1. i love, love, love the heart of a youth worker for whom that comment is her first response. really, that comment alone revealed more to me about the character of that youth worker than anything else in the few days i’ve spent consulting with her church.

2. i don’t think my heart is as pure as that youth worker. i have worked with 12 year-olds for about 30 years, and i love them. i’m called to them. i sincerely hope i’ll have some kind of regular connection with 12 year-olds 30 years from now (well, that would put me at 77, so maybe i should say 20 years from now!). but if i’m really honest, the reason her comment so caught my attention is because i’ve totally thought (this is hard to admit) that some 12 year-olds were losers. i might not have been as volatile as that teacher who clearly needs to retire; i might not have ever screamed it in the presence of a kids’ parents; but i’m quite sure i’ve thought it. so, an interesting thing happened when the youth worker made her off-handed comment to me: i felt convicted. that’s why it’s stuck with me. my own deficiency was revealed, even if only to me (and now, to you!).
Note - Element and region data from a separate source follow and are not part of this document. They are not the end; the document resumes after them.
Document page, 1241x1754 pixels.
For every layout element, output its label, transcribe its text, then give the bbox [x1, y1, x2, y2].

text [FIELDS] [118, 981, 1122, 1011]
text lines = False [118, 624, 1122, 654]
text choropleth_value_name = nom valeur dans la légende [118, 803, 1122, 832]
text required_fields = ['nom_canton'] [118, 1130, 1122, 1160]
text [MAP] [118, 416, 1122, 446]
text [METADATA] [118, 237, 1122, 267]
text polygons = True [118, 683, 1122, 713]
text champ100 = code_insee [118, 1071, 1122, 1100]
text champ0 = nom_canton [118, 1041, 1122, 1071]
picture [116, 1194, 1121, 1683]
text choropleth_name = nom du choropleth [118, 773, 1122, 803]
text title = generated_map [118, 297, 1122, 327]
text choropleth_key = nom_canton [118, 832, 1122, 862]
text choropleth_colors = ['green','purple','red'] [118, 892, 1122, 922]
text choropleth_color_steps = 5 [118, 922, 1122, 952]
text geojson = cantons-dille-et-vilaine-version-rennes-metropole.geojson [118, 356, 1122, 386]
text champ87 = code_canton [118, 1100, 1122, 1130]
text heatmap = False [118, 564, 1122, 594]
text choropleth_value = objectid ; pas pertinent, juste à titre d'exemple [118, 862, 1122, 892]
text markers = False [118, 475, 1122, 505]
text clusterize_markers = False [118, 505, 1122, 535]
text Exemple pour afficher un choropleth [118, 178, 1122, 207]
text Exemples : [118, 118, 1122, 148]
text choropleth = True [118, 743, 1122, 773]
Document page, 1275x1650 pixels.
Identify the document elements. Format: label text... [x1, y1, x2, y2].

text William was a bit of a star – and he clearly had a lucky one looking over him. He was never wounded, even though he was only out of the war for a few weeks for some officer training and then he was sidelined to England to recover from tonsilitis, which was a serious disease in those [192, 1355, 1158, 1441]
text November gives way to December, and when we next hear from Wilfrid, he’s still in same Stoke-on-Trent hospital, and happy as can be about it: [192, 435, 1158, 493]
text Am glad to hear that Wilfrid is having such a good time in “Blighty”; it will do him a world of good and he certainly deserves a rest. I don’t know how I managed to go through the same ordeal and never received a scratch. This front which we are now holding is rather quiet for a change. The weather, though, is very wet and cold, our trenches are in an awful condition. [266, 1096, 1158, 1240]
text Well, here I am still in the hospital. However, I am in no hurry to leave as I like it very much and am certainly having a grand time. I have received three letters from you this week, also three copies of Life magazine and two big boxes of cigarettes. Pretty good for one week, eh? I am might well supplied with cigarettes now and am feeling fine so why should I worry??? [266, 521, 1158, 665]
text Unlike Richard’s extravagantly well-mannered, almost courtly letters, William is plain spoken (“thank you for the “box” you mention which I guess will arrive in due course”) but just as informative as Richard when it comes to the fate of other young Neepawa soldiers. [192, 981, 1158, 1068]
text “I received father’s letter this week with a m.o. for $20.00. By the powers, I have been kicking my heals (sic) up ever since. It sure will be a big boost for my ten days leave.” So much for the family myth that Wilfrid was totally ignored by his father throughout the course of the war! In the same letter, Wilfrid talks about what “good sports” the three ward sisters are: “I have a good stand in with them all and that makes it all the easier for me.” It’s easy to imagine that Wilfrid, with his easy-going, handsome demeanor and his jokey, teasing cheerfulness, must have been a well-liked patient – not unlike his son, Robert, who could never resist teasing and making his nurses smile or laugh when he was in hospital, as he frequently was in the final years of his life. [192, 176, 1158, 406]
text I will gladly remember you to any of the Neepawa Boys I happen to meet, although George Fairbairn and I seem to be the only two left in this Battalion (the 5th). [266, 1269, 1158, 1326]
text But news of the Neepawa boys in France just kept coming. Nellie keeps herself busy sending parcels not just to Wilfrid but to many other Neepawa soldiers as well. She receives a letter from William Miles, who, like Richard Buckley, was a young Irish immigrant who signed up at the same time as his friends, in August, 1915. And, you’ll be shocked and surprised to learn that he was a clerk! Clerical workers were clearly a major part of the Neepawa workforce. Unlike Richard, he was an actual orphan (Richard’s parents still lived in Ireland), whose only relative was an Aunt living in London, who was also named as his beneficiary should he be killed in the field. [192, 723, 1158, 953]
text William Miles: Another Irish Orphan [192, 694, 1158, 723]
3. in addition to the heart of a youth worker, and the hope of a youth worker, i like the developmental accuracy of the youth worker’s statement. i was thinking of this again last week (which is what brought me to write this post, finally), as i was writing “understanding your young teen” for parents (a book that will come out way too long from now). a 12 year-old isn’t a clean slate, to be sure. but being 12 implies, almost, a do-over. puberty, that fascinating god-designed…
change expeditor
conviction softener
worldview warper
possibility awakener
doubt provoker
identity reflector
…means that anything, almost, is possible. and if i’ve seen anything in 30 years of working with young teens, it surely includes the reality that a 12 year-old making “loser choices” might not, even remotely, being an adult who makes loser choices. and the most go-getter non-loser 12 year-old, might, just as easily, end up making a lifetime of self-destructive, lazy, or otherwise stupid choices.

now, the wording might be harsh, unfair, un-grace-filled, and never to be used: but by 16 or 17, it’s often more obvious what kind of choices a teenager will make for the rest of his or her life. in other words: if the youth worker had said, “there’s no such thing as a 17 year-old loser – they don’t exist”, i doubt i’d still be thinking about it. i’d merely have chalked it up to her generally sweet, rosey perspective of teenagers.

but, yeah, the 12 year-old loser — that’s a mythical creature.